— WHAT TO WORK ON —
Reproduce every line of text in the records below, keeping each line character for character and in its original order.

— DATA FOR PROCESSING —

:::::

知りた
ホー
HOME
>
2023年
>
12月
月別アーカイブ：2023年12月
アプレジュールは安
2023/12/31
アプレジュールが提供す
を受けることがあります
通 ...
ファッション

:::::

— PROBLEM SOLUTION —
知りた
ホー
HOME
>
2023年
>
12月
月別アーカイブ：2023年12月
アプレジュールは安
2023/12/31
アプレジュールが提供す
を受けることがあります
通 ...
ファッション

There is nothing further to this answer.